Challenge: Our Brains Create God

Posted: January 11, 2011 by Amy Hall in God is Real, Weekly Challenge

Have you heard this claim before?

God isn’t real, and I can prove it scientifically. They’ve done tests to show that certain parts of people’s brains light up when they’re praying or doing other spiritual things. See? It’s all an illusion created by our brains.

Can you spot the faulty reasoning here? Can you think of any good examples that illustrate why this claim fails? Any other thoughts about how to respond? Give us a piece of your mind! We’ll hear back from Brett on this subject on Thursday.

Comments
  1. I had some scientists do some experiments on my brain and it turns out that everything I do, see, hear, taste, and touch in the world causes certain parts of my brain to light up. I guess that means the world and everyone in it is just an illusion created by my brain! I have since become a solipsist.

  2. What Kyle said. The answer to this challenge is just too obvious.

    As for other thoughts about how to answer this, I’m afraid those thoughts would light up certain parts of my brain, making my thoughts on the matter illusory.

  3. Ben says:

    Ha! My brain is not awesome enough to conjour up YHWH. He is more “unsearchable” than his mightiest works. Job 5.9, Jer 33:3

  4. Similar to Kyle, they’ve done tests that show certain parts of your brain light up when recalling what you did in the past. Guess that’s illusory too.

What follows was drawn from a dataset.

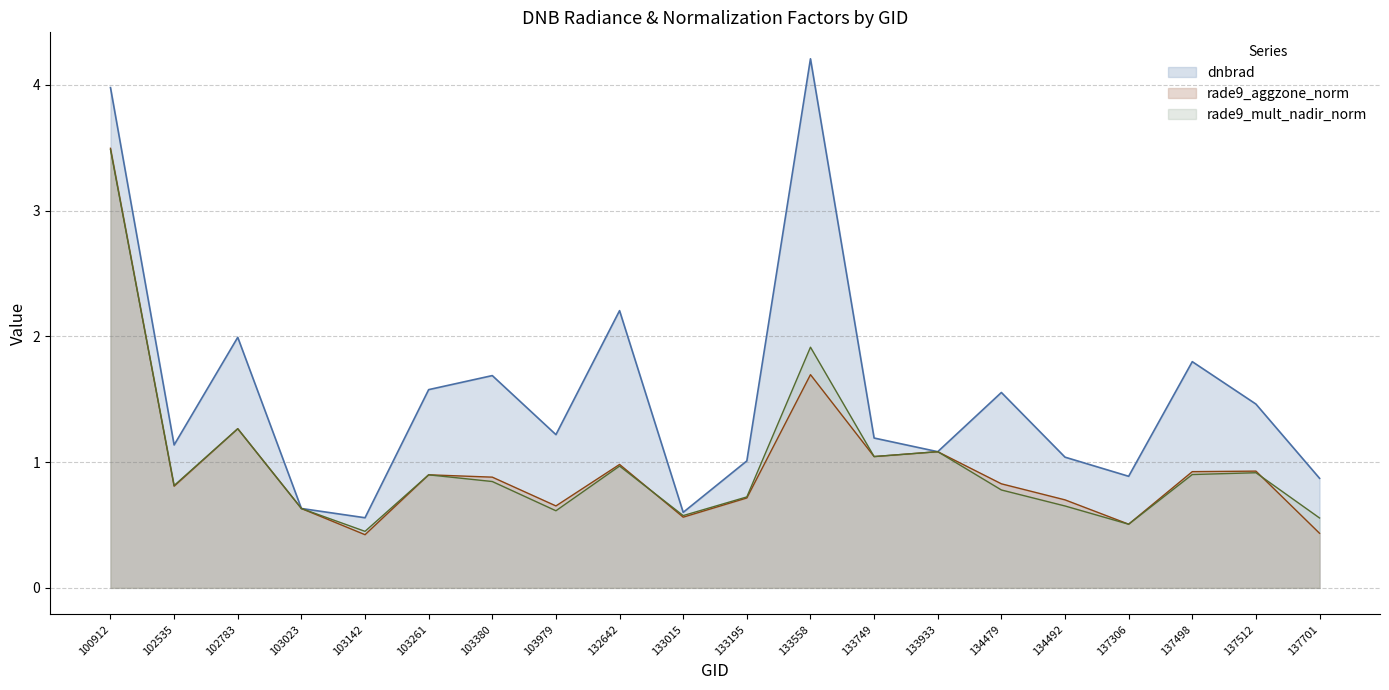

At which category does rade9_mult_nadir_norm reach its first local peak?

102783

My brain is lighting up right now just engaging this “argument”, therefore, using the same reasoning, this “argument” is an illusion.

  5. Luke Nix says:

    Did certain parts of the scientists’ brains light up as they were observing the results of those tests?

    If so, then the results are illusory.

  6. Tony Tuttle says:

    While it is possible God isn’t real, it is not possible for science to dis-prove the supernatural using materialistic testing methods. Science presumes supernatural not possible because it is not materialistic. Likewise, science can not tell or test objective Morality, but it’s there. Not to mention, the evolution argument (something from nothing) falls on the same sword used to dispel supernatural using materialistic testing rendering it scientifically impossible. We can be certain of God, given the empirical evidence though.

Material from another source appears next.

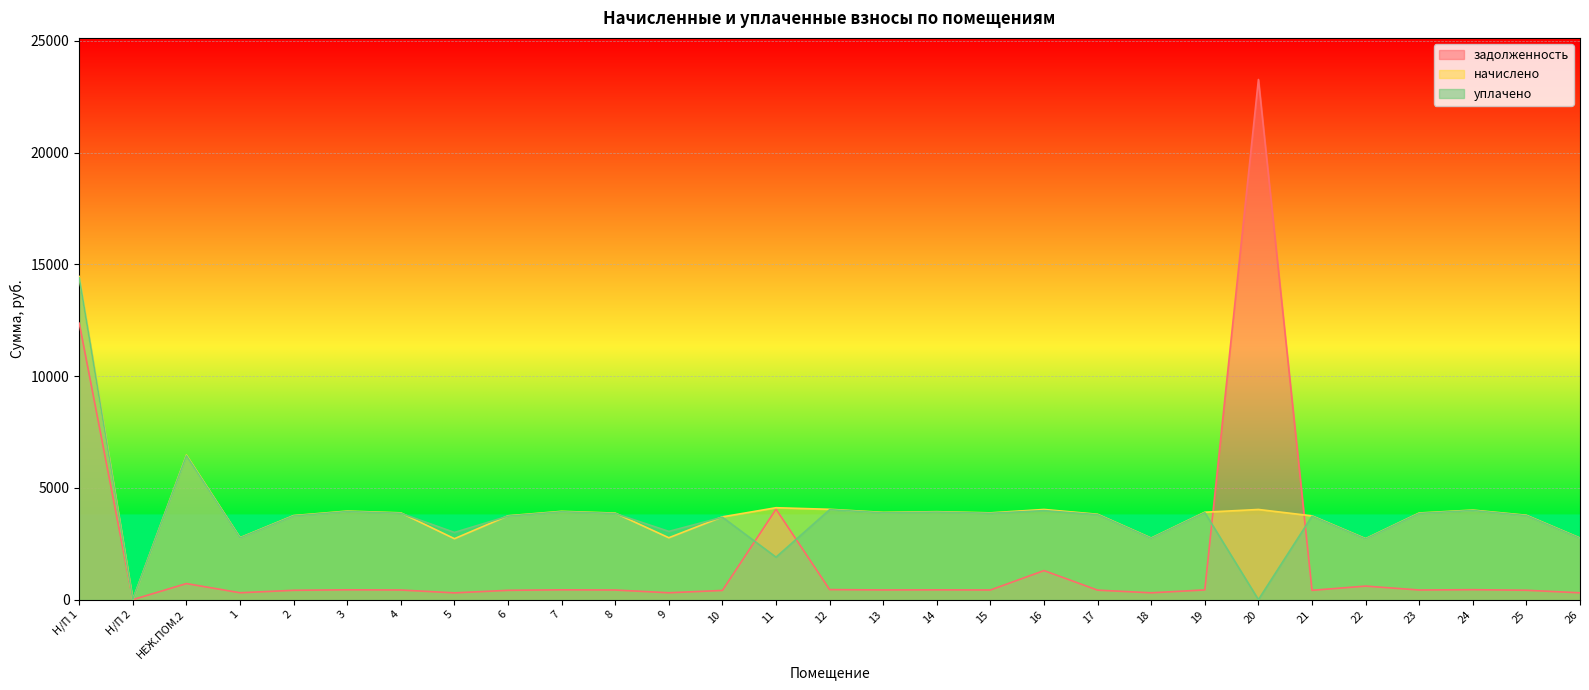

Reading left to right, extract all data points from this chart.

задолженность: Н/П 1=12369.5	Н/П 2=0.0	НЕЖ.ПОМ.2=718.5	1=307.9	2=417.9	3=439.6	4=430.6	5=303.0	6=416.9	7=438.9	8=430.1	9=307.8	10=411.6	11=4046.2	12=449.1	13=433.7	14=437.6	15=431.3	16=1300.0	17=424.4	18=306.0	19=434.6	20=23274.0	21=416.5	22=606.2	23=430.7	24=445.1	25=419.5	26=306.2
начислено: Н/П 1=14461.6	Н/П 2=0.0	НЕЖ.ПОМ.2=6466.9	1=2771.5	2=3761.1	3=3960.9	4=3882.8	5=2727.1	6=3752.2	7=3950.3	8=3871.2	9=2769.0	10=3704.2	11=4112.8	12=4041.8	13=3903.2	14=3935.2	15=3881.9	16=4034.7	17=3819.7	18=2753.7	19=3911.2	20=4034.7	21=3748.6	22=2728.0	23=3876.6	24=4006.3	25=3775.3	26=2755.5
уплачено: Н/П 1=14399.7	Н/П 2=0.0	НЕЖ.ПОМ.2=6439.2	1=2759.6	2=3745.0	3=3943.8	4=3866.2	5=3006.8	6=3736.1	7=3933.4	8=3854.6	9=3053.6	10=3688.2	11=1900.0	12=4024.5	13=3886.5	14=3918.3	15=3865.3	16=3982.0	17=3803.3	18=2741.9	19=3895.0	20=0.0	21=3732.6	22=2716.3	23=3860.0	24=3989.1	25=3759.2	26=2743.7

  7. I would to firstly ask this person to try and explain more clearly what he means. Either this person hasn’t explained their thinking clearly or else their conclusion is a non-sequitur.

    Even the premise is flawed, unless this person can explain what the parts of the brain lighting up actually means. Is this person a neuroscientist who can actually explain the significance of what the experiment means? Or are they putting two and two together and getting red?

  8. Sam Harper says:

    I love Kyle’s answer.

    But I want to make an observation. The assumption behind this kind of argument (I think) is that if a belief is merely the result of brain chemistry, and brain chemistry is the result of blind mechanistic causes, then the beliefs cannot be trusted.

    It’s very interesting that a materialist would make this kind of argument since it undermines materialism. According to materialism, all of our mental states are products of brain chemistry. As C.S. Lewis pointed out in “Miracles,” to be caused is not to be proved. Unless our beliefs are the result of good grounds, they cannot be rational, but if materialism is true, then our beliefs would be the result of material causes, and they would result whether there were good grounds for them or not. Grounds do not produce our beliefs; chemical causes do.

    If the person makes the further step of saying that since our belief in God is the result of blind chemical reactions that therefore God doesn’t exist, they’d be committing the genetic fallacy.

  9. Arnold McKinlay says:

    The other option is that our brain lighting up is evidence FOR God and our being designed by Him.